“Rain Tax” Repeal Won’t Stop Stormwater Spending Mandates
Originally published in the County Times
With competing measures to either repeal or reform the state’s stormwater management fee — more commonly known as the “rain tax” — making their way through the Annapolis legislature one thing that will not change is the federal mandate that the counties still find ways to pay for pollution control measures aimed at cleaning up the Chesapeake
Bay Watershed.
Gov. Larry Hogan has come out with a bill to repeal the requirement that counties impose the tax entirely while Senate President Thomas V. “Mike” Miller’s bill would take away the mandate as well but would make counties ensure they have a plan to pay for the federal pollution control mandates.
An economist from the Maryland Public Policy Institute (MPPI), though, says that even if either measure passes it might not change much in the real world.
“The federal mandate is statewide,” said John Walters of the MPPI think tank. “The bottom line is some money is going to be spent on curbing pollution.
“There are some things that are disingenuous about the repeal effort.”
The problems that exist with any kind of reform or repeal effort are these, Walters said.
First there is no guarantee that with a repeal or reform that counties will actually choose to rescind the stormwater fees they already have in place.
St.

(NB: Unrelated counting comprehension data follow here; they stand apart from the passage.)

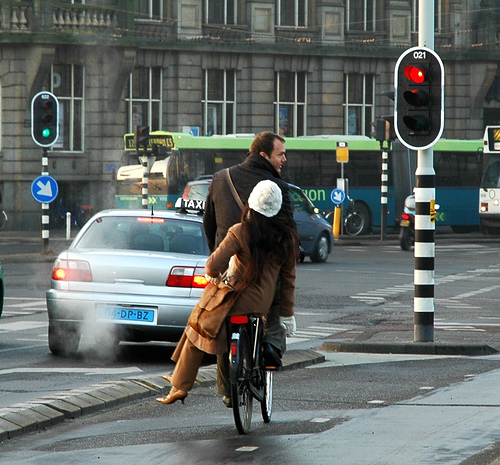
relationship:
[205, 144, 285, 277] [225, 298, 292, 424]
man on bike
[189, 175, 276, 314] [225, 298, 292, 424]
woman on bike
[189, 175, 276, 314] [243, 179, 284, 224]
woman wearing hat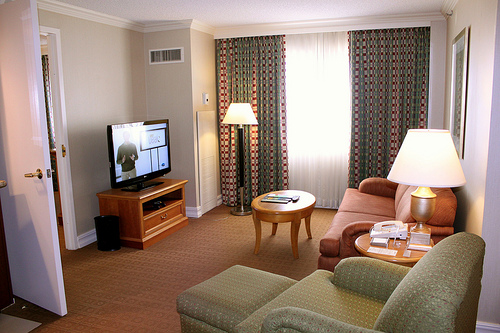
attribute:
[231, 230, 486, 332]
chair — brown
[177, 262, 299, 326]
ottoman — brown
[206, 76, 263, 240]
lamp — tall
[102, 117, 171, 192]
tv — flat screen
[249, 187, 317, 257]
table — oval, oval shaped, wooden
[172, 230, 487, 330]
chair — green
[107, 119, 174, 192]
television — on, flat screened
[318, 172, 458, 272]
sofa — red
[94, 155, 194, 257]
stand — brown, tv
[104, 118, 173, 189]
housing — black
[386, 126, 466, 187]
lamp shade — white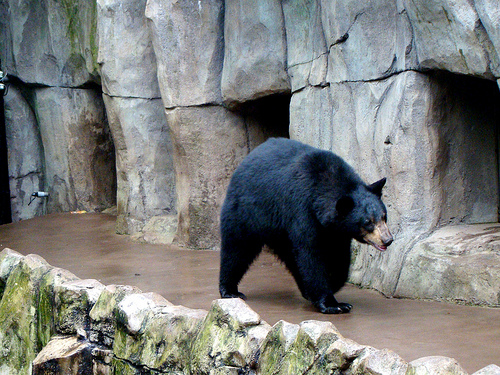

Mary’s County currently has no stormwater management fee but it is in line to have one due to its population nearing or exceeding 100,000 residents.
If neither bill passes in the legislature this year the “rain tax” will still be in effect in 10 jurisdictions.
Despite its being unpopular as a draconion revenue measure, the rain tax has raised about $110 million each year since its inception in 2012.
That money has been redistributed to the 10 jurisdictions that enacted the tax to pay for stormwater management projects.
“Once the government is used to a revenue stream they’re usually loathe to give it up,” Walters said. “Even if you repeal the bill that started [the rain tax] there’s no guarantee that the counties will repeal their fees because they probably want the revenue.”
Still there are positive aspects to moving the rain tax down to the control of counties, Walters said, especially since the state government has in the past made a pasttime of raiding certain funds to balance the operating budget against recurring revenue shortfalls.
Pushing that funding mandate to the counties could ensure that the pollution control money is used for what it was intended.
“That’s definitely an advantage,” Walters said. “It’s an interesting, sticky situation. I think some counties may keep it.”
In an analysis of the current rain tax Walters completed for the MPPI the counties could retain portions of the
$110 million, if there was a repeal that would have been collected but the state as a whole could face the possibility of many stormwater management projects going by the way side.
“Without that revenue, Gov. Hogan and county leaders would have to choose between letting local stormwater remediation projects — mandated by federal regulation — go unfunded or finding the money to pay for the projects in already tight state and local budgets,” Walters wrote in his Feb. 20 analysis.
County budgets are tight, to be sure said Commissioner Todd Morgan, and no matter which bill passes to reform the tax or repeal it outright counties will likely face the fact that they will have to deal with the cost burden on their own.
The rain tax is not the only thing that the county has to worry about either, Morgan said.
“Let’s not forget we’ve got the WIP out there,” Morgan said of the state’s Watershed Implementation Plan that sets stringent controls on sediment, nitrogen and phosphorus going into the watershed aside from the rain tax. “This [rain tax reform] could be an unfunded mandate put down on us.
“Every county is going to have to find a way to deal with it. There’s no help from the feds.”
Commissioner Tom Jarboe said that the WIP on its own could cost hundreds of millions of dollars aside from any revenue collected from a rain tax. Either or both would have a dampening effect on economic growth here.
“It will cost us millions of millions of dollars, people just can’t follow through,” Jarboe said. “It stops us from moving forward with economic development because we have to keep up with mandates from up on high.”
Jarboe said rain tax reforms would likely only delay the inevitable.
“If anything it’s a delay of game,” Jarboe said. “It’s probably more political than it is substantive.”